Oddly a photo exists of them leaving the prison camp on the Pearl

This Pearl was fitted with a dummy machine gun and then von Luckner boldly stopped Moa, a 90 ton scow owned by Leyland O'Brien Timber Company, she was only carrying the Master and four other men, Moa was boarded, von Luckner indicating "You are Prisoners of War to Germany." Up fluttered the German Ensign, and they set off for Kermadec Islands, north east of New Zealand, reaching this destination in five days.Pearl which was being towed, was suddenly swamped by an inrushing wave, she quickly sank, taking the very valuable radio with her to the bottom of the Pacific Ocean, thus depriving von Luckner of his major source of information. At the time of seizing Moa, she had been close to another scow Rangi, her Captain had observed a party board Moa from a boat, and then noted that she sailed off away from New Zealand. He took his ship into Port Charles to report his suspicions.
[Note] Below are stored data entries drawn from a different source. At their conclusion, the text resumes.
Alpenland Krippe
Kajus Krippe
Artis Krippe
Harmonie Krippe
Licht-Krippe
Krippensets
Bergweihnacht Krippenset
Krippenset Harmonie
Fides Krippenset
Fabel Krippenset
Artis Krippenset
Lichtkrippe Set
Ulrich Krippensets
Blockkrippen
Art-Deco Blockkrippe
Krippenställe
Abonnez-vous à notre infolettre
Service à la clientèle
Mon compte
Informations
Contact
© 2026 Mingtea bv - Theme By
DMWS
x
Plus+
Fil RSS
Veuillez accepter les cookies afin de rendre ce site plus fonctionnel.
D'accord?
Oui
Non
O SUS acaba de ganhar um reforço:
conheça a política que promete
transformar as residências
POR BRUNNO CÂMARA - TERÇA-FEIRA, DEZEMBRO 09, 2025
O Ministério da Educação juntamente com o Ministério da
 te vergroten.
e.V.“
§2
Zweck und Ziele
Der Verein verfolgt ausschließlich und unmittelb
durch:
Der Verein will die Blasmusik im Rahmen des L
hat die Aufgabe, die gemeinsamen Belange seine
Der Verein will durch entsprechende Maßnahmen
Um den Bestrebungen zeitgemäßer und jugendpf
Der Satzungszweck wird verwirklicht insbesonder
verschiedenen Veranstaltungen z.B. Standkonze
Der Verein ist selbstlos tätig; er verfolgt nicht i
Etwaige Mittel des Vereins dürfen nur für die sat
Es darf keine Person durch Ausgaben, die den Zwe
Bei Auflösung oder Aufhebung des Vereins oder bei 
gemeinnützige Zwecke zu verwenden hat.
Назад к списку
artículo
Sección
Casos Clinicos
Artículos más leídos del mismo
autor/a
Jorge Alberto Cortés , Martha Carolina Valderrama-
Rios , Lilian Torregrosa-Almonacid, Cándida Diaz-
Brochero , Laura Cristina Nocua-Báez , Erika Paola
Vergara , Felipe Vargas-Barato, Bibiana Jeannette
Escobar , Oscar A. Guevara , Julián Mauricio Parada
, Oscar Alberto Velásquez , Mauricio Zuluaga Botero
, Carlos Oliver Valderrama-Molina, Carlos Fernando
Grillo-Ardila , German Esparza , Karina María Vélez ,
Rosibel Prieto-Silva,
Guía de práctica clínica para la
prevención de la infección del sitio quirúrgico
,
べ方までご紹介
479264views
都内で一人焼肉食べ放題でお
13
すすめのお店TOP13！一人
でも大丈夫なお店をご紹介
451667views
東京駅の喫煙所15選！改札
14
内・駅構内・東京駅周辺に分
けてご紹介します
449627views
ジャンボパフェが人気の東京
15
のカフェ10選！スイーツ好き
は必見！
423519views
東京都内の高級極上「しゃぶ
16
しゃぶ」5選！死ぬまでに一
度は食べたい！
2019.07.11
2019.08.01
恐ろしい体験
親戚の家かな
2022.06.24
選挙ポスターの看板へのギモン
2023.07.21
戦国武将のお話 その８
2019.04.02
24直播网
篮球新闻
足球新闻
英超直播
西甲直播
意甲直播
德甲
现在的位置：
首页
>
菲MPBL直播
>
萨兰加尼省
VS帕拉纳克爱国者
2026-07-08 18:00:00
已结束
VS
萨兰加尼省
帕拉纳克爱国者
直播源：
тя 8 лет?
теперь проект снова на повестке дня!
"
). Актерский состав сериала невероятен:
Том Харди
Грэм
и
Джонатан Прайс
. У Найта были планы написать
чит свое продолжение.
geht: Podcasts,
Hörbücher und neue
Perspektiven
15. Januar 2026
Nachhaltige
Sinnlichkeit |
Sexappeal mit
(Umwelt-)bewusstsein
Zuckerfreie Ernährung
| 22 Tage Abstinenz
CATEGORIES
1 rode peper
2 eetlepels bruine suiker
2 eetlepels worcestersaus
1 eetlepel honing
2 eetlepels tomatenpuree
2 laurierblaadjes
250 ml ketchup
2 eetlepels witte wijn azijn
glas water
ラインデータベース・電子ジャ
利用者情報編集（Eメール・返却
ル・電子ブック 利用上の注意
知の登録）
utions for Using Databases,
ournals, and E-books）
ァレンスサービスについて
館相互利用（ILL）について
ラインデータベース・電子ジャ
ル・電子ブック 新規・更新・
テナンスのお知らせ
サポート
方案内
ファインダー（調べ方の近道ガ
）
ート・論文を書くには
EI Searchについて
It so happened, that an hour later, the government cable layer Iris, armed with two six pounder guns arrived on the scene, having been given the story about Moa, she set off in pursuit, rightly assuming that Moa would make for the Kermadec Island group. On the 21st of December, Moa made it to Curtis Island in the Kermadec group, and von Luckner sent off a boat to raid the stores depot that he knew was there. Smoke now appeared on the horizon, sail was quickly raised, but in ninety minutes Iris overhauled Moa, and firing shots across her bows brought von Luckner to once more surrender. As he came aboard Iris, he commented " You left the door open, you cannot blame me for walking out!"

At last, this time the war really was over for this wily German Naval Officer, von Luckner had indeed put up a good fight. He spent the remainder of the war in various prison camps around New Zealand until he was repatriated to Germany in 1919. In the mid thirties, von Luckner sailed around the world in his private yacht Vaterland, and when he visited New Zealand , was very warmly welcomed. During WW2 he lived in Germany, and moved to Sweden, dying there in 1966.